I understand this is a ME issue. There is nobody else responsible for my deep-seated lack of confidence, inexperience in leadership, my deep sisterhood wound and I am working with a professional psychologist to unpack it, however, despite the details of MY story, I know this experience is not just one that I’m having. Many people resonate with Marianne Williamson’s words at various levels of engagement because it’s not individual, it’s cultural. This issue is bigger than one individual, it’s social and cultural conditioning. If we step outside the group ‘norms’, we have a deep primal fear of being ostracised because we carry an innate desire to belong.

So what now? Here are seven things I came up with to help me move forward:

  1. Learn not to say sorry all the time, is it needed?

  2. STOP trying to be normal; embrace your weirdness, and find other weirdos.

  3. Belonging is an inside job; do the work.

  4. Acknowledge cycles of expansion and contraction; be kind to yourself.

  5. Take up space, it’s safe.

  6. Other people’s reactions to you are not your responsibility.

  7. Be proud of who you are and how far you’ve come, your little Alyssa would be stoked to see who you are now.

  8. BONUS: Re-read Toka-pa Turner’s Belonging book!

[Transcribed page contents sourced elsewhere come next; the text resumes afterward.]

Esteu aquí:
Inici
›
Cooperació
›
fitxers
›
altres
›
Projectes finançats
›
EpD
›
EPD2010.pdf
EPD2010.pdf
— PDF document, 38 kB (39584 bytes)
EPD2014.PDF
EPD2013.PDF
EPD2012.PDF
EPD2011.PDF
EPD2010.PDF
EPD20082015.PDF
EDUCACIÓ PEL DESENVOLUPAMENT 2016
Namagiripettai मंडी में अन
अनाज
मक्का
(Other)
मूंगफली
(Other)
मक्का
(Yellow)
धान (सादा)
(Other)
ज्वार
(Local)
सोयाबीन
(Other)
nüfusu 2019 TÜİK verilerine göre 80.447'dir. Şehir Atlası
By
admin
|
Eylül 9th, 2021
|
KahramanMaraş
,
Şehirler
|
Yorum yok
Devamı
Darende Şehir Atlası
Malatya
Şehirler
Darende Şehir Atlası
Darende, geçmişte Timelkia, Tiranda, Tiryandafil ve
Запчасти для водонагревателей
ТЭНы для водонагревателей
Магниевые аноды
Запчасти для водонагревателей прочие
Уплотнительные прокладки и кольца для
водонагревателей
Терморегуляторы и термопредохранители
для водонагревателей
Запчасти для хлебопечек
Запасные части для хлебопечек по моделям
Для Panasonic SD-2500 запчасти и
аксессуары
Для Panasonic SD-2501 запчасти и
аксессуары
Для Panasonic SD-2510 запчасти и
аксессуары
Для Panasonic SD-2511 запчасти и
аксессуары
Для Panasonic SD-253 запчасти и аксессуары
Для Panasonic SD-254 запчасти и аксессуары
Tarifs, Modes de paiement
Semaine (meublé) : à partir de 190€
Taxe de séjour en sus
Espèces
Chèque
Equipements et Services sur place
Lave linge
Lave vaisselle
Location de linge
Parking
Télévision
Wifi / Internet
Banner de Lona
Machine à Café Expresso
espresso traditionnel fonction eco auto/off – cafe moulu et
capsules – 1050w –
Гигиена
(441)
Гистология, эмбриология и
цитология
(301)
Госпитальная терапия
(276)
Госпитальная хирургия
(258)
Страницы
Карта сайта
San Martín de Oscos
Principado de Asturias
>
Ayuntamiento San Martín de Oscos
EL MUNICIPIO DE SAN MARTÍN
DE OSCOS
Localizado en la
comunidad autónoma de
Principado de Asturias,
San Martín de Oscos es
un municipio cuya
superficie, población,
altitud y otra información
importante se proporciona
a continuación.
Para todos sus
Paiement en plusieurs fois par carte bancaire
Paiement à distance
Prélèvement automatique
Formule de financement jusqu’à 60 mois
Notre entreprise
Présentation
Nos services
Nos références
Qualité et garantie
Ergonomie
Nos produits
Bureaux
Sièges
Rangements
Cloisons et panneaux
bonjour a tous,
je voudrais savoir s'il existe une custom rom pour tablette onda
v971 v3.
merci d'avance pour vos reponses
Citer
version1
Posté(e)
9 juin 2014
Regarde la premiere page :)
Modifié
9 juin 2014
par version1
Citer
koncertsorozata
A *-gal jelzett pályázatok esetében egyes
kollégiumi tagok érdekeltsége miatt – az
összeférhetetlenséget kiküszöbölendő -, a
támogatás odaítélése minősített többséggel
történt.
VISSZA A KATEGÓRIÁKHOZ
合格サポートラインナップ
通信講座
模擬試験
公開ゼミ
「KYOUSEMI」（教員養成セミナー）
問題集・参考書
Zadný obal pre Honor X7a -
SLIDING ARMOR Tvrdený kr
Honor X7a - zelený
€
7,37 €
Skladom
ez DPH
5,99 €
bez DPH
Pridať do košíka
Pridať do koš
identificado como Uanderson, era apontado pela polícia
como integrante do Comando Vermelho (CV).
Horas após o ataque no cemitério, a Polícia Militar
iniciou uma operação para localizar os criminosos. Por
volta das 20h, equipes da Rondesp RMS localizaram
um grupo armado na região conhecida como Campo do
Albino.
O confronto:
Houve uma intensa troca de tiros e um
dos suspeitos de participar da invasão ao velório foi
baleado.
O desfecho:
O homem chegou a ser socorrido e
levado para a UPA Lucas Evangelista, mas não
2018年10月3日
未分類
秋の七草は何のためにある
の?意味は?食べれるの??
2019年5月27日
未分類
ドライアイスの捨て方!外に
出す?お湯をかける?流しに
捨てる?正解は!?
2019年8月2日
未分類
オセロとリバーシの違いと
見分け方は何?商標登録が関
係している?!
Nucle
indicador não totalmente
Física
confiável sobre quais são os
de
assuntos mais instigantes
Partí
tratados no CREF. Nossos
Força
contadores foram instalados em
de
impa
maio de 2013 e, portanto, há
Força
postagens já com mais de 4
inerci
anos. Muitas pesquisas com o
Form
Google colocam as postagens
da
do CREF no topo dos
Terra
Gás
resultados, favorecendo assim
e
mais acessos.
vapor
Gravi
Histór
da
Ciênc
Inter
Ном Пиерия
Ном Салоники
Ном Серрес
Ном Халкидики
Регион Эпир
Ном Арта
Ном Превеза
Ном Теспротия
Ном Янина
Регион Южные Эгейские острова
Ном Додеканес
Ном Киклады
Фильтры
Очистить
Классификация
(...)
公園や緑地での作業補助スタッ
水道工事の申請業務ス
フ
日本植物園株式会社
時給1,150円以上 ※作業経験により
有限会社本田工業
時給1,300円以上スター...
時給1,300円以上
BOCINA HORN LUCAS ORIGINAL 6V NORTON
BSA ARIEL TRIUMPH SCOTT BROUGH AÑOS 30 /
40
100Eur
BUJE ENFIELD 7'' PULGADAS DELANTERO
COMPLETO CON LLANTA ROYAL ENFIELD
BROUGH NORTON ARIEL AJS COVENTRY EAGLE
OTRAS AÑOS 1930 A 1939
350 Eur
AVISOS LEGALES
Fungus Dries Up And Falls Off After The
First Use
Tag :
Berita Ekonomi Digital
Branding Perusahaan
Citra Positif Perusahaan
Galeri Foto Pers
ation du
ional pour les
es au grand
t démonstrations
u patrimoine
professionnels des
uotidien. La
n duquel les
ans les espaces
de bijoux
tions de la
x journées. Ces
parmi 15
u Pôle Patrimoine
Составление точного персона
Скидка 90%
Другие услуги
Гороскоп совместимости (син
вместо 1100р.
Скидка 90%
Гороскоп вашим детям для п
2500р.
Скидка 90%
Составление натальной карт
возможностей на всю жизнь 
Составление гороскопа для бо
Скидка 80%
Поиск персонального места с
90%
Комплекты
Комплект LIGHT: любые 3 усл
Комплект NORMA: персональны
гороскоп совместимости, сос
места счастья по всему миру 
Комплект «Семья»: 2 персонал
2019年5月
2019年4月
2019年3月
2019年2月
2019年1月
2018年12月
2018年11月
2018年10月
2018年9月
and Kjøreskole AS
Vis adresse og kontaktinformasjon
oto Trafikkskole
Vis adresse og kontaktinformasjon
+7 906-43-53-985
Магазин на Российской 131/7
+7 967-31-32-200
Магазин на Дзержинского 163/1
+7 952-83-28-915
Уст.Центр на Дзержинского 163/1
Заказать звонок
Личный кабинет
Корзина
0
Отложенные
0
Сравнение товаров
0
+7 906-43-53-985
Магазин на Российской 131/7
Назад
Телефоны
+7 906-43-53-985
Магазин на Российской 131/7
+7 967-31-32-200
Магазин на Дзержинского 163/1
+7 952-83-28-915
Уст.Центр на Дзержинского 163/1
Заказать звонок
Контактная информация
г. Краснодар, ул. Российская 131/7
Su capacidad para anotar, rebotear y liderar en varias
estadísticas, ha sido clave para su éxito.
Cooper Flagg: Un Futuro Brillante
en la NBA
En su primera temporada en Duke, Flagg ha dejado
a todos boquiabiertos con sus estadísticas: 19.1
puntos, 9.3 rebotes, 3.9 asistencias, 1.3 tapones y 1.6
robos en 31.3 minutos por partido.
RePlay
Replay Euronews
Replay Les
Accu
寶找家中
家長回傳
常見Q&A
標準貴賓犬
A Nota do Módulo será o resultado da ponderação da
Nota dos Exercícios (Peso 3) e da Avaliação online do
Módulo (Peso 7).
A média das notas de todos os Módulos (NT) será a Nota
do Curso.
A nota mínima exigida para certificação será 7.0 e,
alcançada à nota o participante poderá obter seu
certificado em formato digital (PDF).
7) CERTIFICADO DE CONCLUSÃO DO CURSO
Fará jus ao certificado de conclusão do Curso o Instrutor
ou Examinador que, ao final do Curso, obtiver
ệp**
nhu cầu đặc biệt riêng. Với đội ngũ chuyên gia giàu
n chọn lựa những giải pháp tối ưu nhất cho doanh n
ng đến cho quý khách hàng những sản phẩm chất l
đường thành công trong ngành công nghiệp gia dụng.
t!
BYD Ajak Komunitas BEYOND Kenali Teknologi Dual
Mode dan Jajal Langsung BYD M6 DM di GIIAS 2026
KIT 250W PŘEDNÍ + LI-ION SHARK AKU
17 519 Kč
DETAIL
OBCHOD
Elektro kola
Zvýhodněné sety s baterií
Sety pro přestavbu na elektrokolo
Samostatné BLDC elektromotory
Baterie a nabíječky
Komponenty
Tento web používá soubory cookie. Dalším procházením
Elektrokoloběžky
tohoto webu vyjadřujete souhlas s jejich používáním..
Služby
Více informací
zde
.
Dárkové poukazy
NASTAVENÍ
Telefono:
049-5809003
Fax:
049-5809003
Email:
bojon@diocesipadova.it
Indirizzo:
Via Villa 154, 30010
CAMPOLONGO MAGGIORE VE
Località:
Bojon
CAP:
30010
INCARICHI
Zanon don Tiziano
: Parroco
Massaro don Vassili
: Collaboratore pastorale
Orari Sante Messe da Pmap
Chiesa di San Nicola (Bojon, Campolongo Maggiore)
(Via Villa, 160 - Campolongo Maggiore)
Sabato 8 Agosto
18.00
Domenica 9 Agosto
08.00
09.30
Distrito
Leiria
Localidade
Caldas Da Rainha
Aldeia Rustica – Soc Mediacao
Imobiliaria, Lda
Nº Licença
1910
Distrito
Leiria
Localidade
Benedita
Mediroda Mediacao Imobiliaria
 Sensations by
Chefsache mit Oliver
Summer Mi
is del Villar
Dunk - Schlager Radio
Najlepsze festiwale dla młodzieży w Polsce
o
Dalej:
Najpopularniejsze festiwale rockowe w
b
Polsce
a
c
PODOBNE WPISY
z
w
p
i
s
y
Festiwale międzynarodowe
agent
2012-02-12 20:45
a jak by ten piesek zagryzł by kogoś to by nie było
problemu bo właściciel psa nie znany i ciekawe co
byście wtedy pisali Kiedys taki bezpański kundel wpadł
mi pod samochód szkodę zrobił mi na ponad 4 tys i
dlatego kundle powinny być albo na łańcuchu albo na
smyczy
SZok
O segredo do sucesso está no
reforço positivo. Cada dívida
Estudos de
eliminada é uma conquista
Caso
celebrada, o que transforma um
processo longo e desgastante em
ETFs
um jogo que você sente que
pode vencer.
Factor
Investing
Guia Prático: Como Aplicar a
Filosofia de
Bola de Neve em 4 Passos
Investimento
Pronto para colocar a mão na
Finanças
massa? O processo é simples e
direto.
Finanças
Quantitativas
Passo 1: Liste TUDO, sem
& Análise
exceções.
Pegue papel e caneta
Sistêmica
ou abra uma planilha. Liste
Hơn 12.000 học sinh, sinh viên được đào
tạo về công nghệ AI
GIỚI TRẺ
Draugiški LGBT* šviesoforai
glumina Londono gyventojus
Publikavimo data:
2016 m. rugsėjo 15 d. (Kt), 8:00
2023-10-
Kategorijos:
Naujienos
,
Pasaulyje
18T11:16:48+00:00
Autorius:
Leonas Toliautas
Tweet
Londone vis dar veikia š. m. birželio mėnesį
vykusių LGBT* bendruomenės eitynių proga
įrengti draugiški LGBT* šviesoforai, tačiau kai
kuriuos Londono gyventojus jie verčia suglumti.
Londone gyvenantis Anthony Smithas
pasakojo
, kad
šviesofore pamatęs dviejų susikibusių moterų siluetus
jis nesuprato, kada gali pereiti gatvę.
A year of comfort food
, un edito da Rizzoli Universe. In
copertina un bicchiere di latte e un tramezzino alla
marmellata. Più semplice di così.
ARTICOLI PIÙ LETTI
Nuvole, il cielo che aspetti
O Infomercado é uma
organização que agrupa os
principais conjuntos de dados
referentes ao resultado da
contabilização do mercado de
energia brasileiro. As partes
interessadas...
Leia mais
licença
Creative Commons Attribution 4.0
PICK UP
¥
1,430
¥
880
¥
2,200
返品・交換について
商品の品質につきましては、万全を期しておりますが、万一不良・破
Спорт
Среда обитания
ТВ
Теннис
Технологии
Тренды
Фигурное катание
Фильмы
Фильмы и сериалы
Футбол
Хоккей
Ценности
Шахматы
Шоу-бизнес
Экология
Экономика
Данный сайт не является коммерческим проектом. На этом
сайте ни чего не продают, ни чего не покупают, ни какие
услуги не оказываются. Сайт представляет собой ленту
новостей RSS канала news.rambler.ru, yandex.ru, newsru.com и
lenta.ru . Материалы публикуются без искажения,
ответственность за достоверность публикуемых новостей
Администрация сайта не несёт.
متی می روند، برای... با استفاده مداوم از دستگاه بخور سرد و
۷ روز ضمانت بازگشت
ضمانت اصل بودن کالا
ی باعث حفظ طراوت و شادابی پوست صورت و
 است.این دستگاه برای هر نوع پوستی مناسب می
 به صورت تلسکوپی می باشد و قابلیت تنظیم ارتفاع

If you’ve read this far, thank you.

I hope that in some way my post helps you, too. I don’t feel belonging AT ALL when I try to be ‘normal’ and the masking is exhausting, so I may as well embrace my weirdness, stop trying to belong to the greater community, find my belonging within myself, live the life true to my dreams AND stop apologising for my one wild and precious life (courtesy of Mary Oliver).